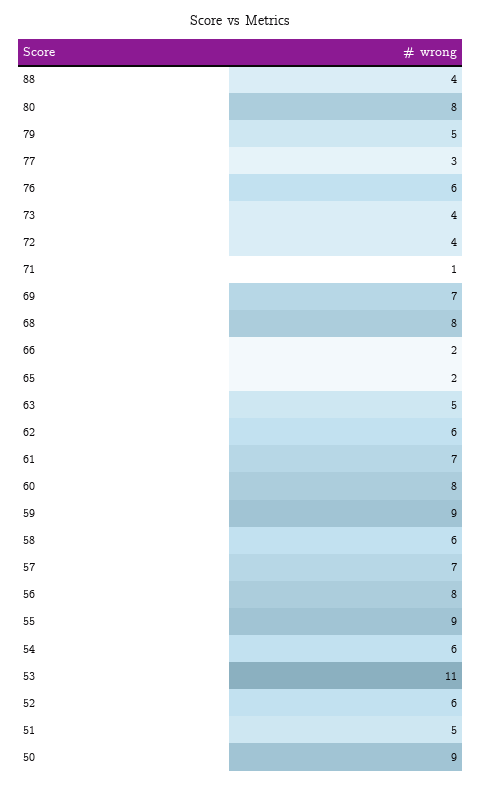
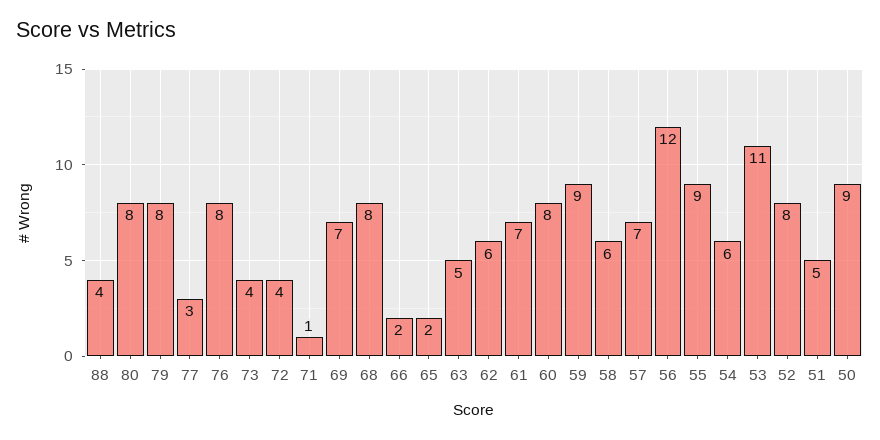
  {
    "88": 4,
    "80": 8,
-   "79": 5,
+   "79": 8,
    "77": 3,
-   "76": 6,
+   "76": 8,
    "73": 4,
    "72": 4,
    "71": 1,
    "69": 7,
    "68": 8,
    "66": 2,
    "65": 2,
    "63": 5,
    "62": 6,
    "61": 7,
    "60": 8,
    "59": 9,
    "58": 6,
    "57": 7,
-   "56": 8,
+   "56": 12,
    "55": 9,
    "54": 6,
    "53": 11,
-   "52": 6,
+   "52": 8,
    "51": 5,
    "50": 9
  }

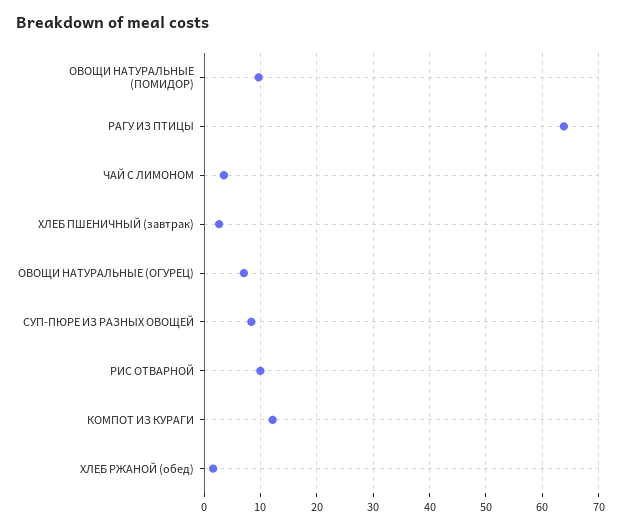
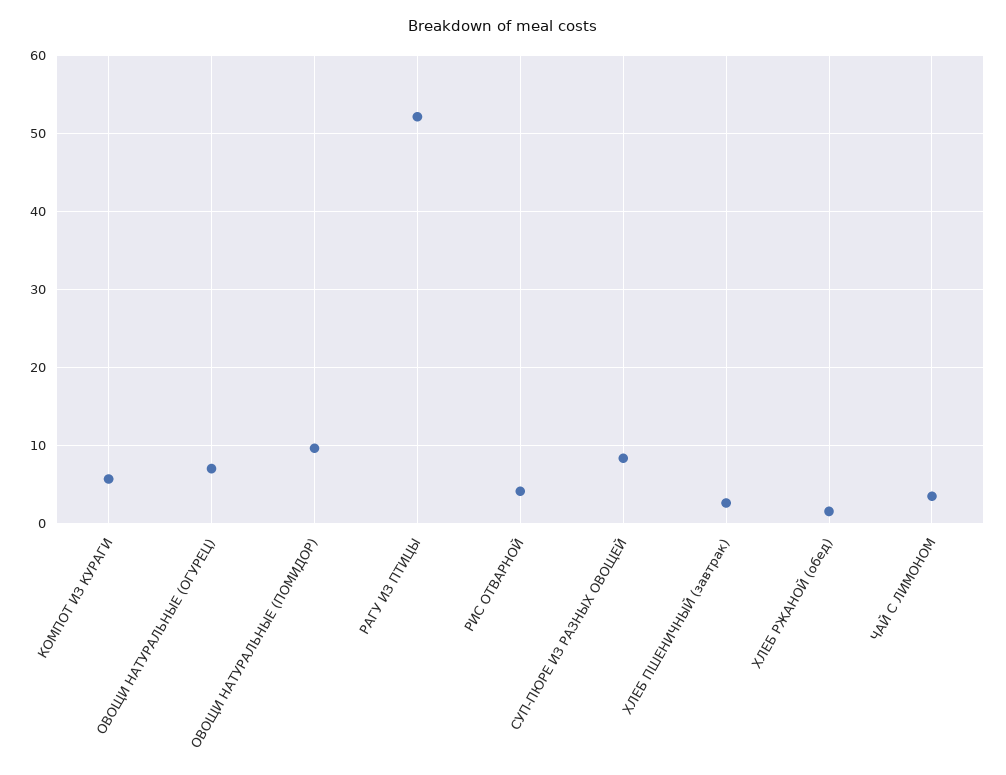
  {
    "ОВОЩИ НАТУРАЛЬНЫЕ (ПОМИДОР)": 10,
-   "РАГУ ИЗ ПТИЦЫ": 64,
+   "РАГУ ИЗ ПТИЦЫ": 52,
    "ЧАЙ С ЛИМОНОМ": 4,
    "ХЛЕБ ПШЕНИЧНЫЙ (завтрак)": 3,
    "ОВОЩИ НАТУРАЛЬНЫЕ (ОГУРЕЦ)": 7,
    "СУП-ПЮРЕ ИЗ РАЗНЫХ ОВОЩЕЙ": 8,
-   "РИС ОТВАРНОЙ": 10,
+   "РИС ОТВАРНОЙ": 4,
-   "КОМПОТ ИЗ КУРАГИ": 12,
+   "КОМПОТ ИЗ КУРАГИ": 6,
    "ХЛЕБ РЖАНОЙ (обед)": 2
  }

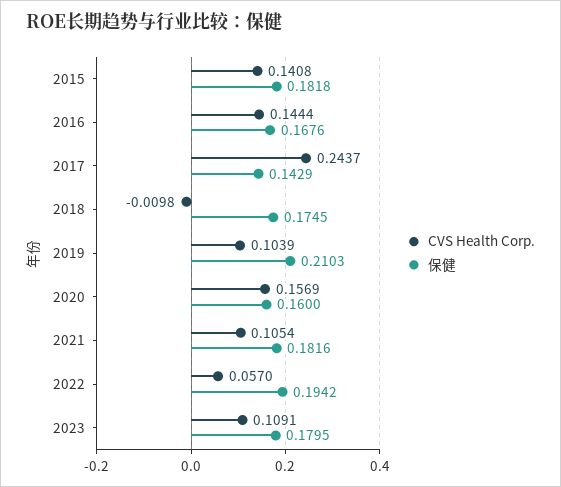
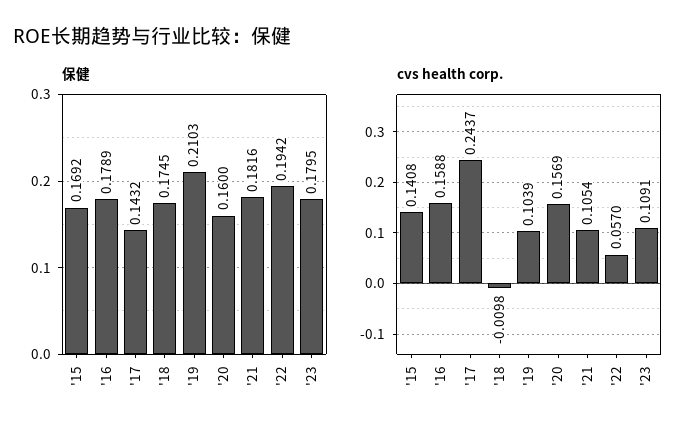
  {
    "CVS Health Corp.": {
      "2015": 0.1408,
-     "2016": 0.1444,
+     "2016": 0.1588,
      "2017": 0.2437,
      "2018": -0.0098,
      "2019": 0.1039,
      "2020": 0.1569,
      "2021": 0.1054,
      "2022": 0.057,
      "2023": 0.1091
    },
    "保健": {
-     "2015": 0.1818,
+     "2015": 0.1692,
-     "2016": 0.1676,
+     "2016": 0.1789,
-     "2017": 0.1429,
+     "2017": 0.1432,
      "2018": 0.1745,
      "2019": 0.2103,
      "2020": 0.16,
      "2021": 0.1816,
      "2022": 0.1942,
      "2023": 0.1795
    }
  }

══════════

### What the exercise asks:
When you print the records above, keep them exact and leave out the pictures.

### Written solution:
  {
    "88": 4,
    "80": 8,
-   "79": 5,
+   "79": 8,
    "77": 3,
-   "76": 6,
+   "76": 8,
    "73": 4,
    "72": 4,
    "71": 1,
    "69": 7,
    "68": 8,
    "66": 2,
    "65": 2,
    "63": 5,
    "62": 6,
    "61": 7,
    "60": 8,
    "59": 9,
    "58": 6,
    "57": 7,
-   "56": 8,
+   "56": 12,
    "55": 9,
    "54": 6,
    "53": 11,
-   "52": 6,
+   "52": 8,
    "51": 5,
    "50": 9
  }

  {
    "ОВОЩИ НАТУРАЛЬНЫЕ (ПОМИДОР)": 10,
-   "РАГУ ИЗ ПТИЦЫ": 64,
+   "РАГУ ИЗ ПТИЦЫ": 52,
    "ЧАЙ С ЛИМОНОМ": 4,
    "ХЛЕБ ПШЕНИЧНЫЙ (завтрак)": 3,
    "ОВОЩИ НАТУРАЛЬНЫЕ (ОГУРЕЦ)": 7,
    "СУП-ПЮРЕ ИЗ РАЗНЫХ ОВОЩЕЙ": 8,
-   "РИС ОТВАРНОЙ": 10,
+   "РИС ОТВАРНОЙ": 4,
-   "КОМПОТ ИЗ КУРАГИ": 12,
+   "КОМПОТ ИЗ КУРАГИ": 6,
    "ХЛЕБ РЖАНОЙ (обед)": 2
  }

  {
    "CVS Health Corp.": {
      "2015": 0.1408,
-     "2016": 0.1444,
+     "2016": 0.1588,
      "2017": 0.2437,
      "2018": -0.0098,
      "2019": 0.1039,
      "2020": 0.1569,
      "2021": 0.1054,
      "2022": 0.057,
      "2023": 0.1091
    },
    "保健": {
-     "2015": 0.1818,
+     "2015": 0.1692,
-     "2016": 0.1676,
+     "2016": 0.1789,
-     "2017": 0.1429,
+     "2017": 0.1432,
      "2018": 0.1745,
      "2019": 0.2103,
      "2020": 0.16,
      "2021": 0.1816,
      "2022": 0.1942,
      "2023": 0.1795
    }
  }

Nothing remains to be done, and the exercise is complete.